Unlike other technologies of the digital age, VR is built to deliver a subjective psychological effect that believably simulates physical reality. It is a psychotechnological means of manipulating perception via false sensory cues—a magic trick.
Human perception is the result of an active mental process: the mind receives cues from various sensory sources and synthesizes them using memory and association to form a consistent internal model of the world. Manipulating this process is a matter of replacing real sensory cues with simulated cues, even rough ones, tricking the mind into creating and maintaining an artificial perception model and the subjective feeling of being present elsewhere. VR technology does exactly that. To emphasize, virtual reality does not need to be indistinguishable from physical reality to be effective, far from it; provide enough sensory cues, and the human mind will do the rest.
Cognitive research shows that the VR effect is powerful enough that users act and interact in ways that mirror real-world social norms and behavior; they consistently apply similar values and moral judgments in virtual and physical reality. In fact, VR is so effective that psychologists use it to influence real-life behavior; it helps rehabilitate offenders and treat phobias.
The key psychotechnological element of VR is presence. Presence is something we have all experienced; it is a very natural human experience. The effect of dreaming is similar to that of VR, albeit via a somewhat different mechanism: the mind blocks external stimuli and provides simulated sensory cues to create a sense of Presence in the dream. It is the ability to create Presence, the feeling of being present elsewhere using technology, that makes VR psychologically unique. Other experiences, like playing a video game, watching a movie, or reading this note, can be engaging, bringing about focus and concentration, but they do not create the psychological state of being present in a different place. VR environments provide users’ minds with sufficient sensory cues so that, in that moment, the virtual reality is their only reality.
As I mentioned, Presence has a social aspect. VR users form awareness of others and of being in their company, as well as a perceived ability to assess others and act on that assessment. This awareness leads VR users to behave in ways suggesting that they have imported real-world social conventions and morality into the VR environment. When social and moral dilemma experiments with well-established real-world results are replicated in VR, the results remain consistent. In fact, experimental behavioral studies using VR models are considered a viable research methodology in moral psychology, particularly useful in situations where a real-world study would be impossible to conduct. It is the social aspect of VR technology that has led Meta to invest so heavily in VR research and development.

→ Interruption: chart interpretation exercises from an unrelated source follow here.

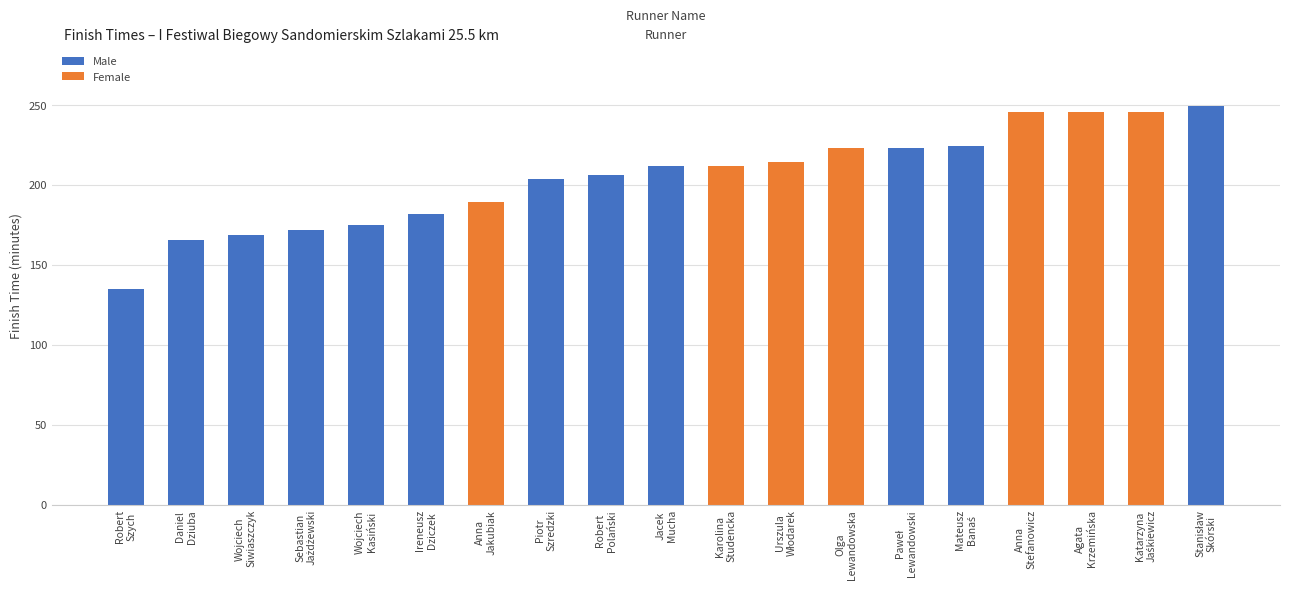

At which label does Male reach its minimum?

Anna
Jakubiak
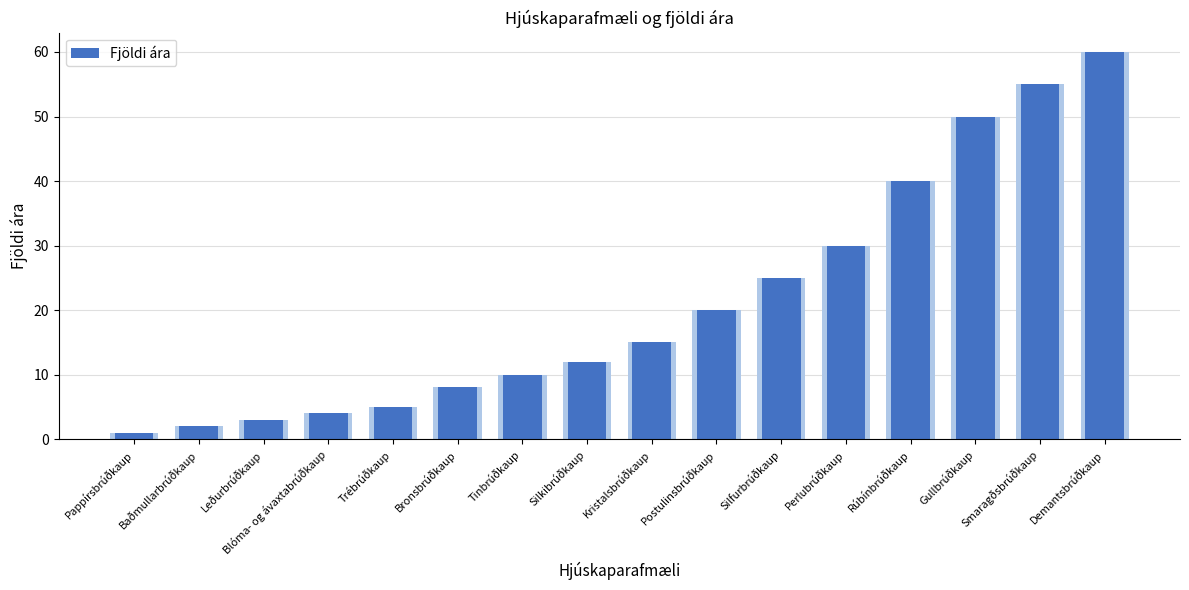

Where does the data first go above 15?

Postulinsbrúðkaup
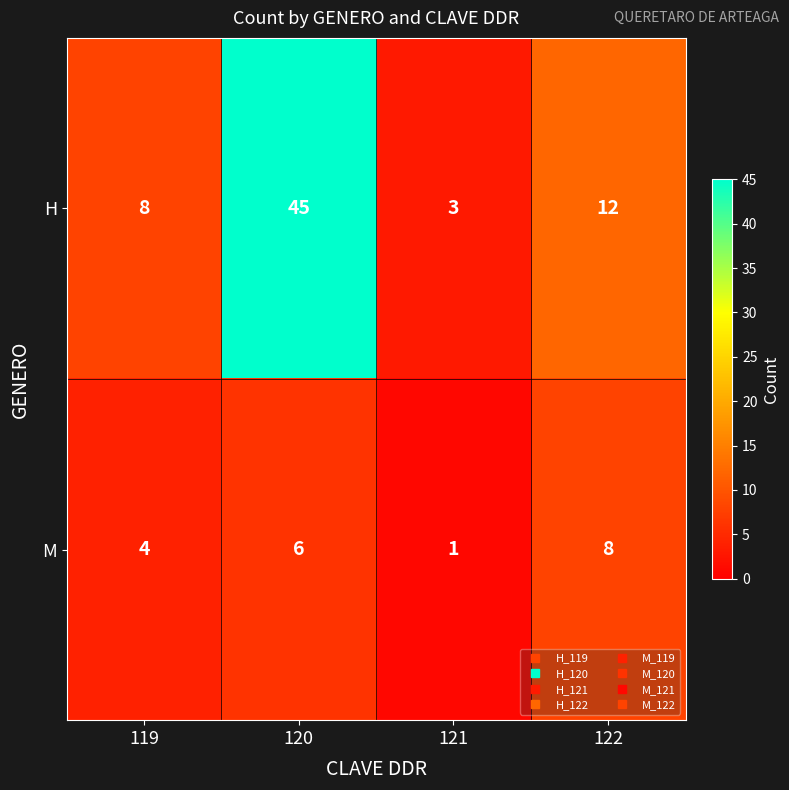

What is the greatest value displayed?

45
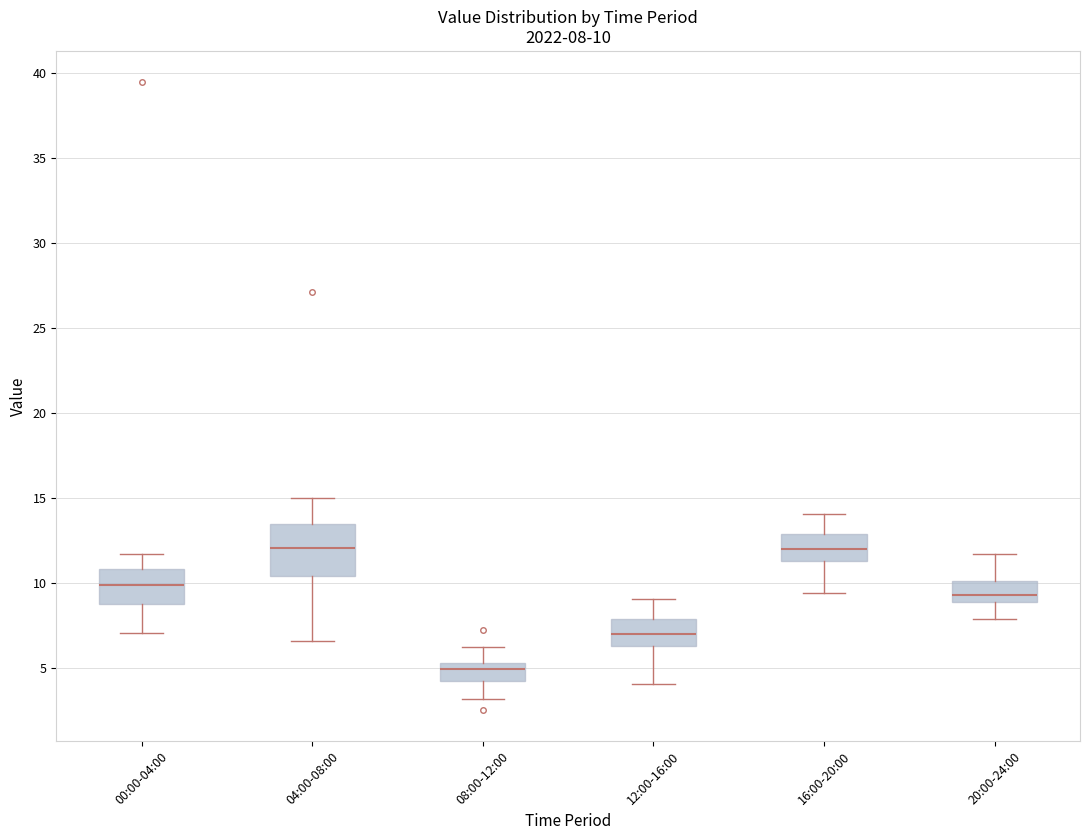

Comparing the boxes themselves (not the whiskers), which one is the tallest?

04:00-08:00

Presence also has a spatial aspect. VR users gain a specific perception of being physically situated within a geometrical spatial environment. This element of Presence makes VR an effective training platform for spatial tasks, as spatial skills gained in VR carry over extremely well to the real world. Brain imaging studies show that Presence operates at a deep cognitive level, manipulating users’ conscious minds to believe they are actually navigating an alternate spatial reality.
So VR allows us to operate in an alternative social and spatial environment. But aren’t we already operating in such an environment? We are; we call it cyberspace.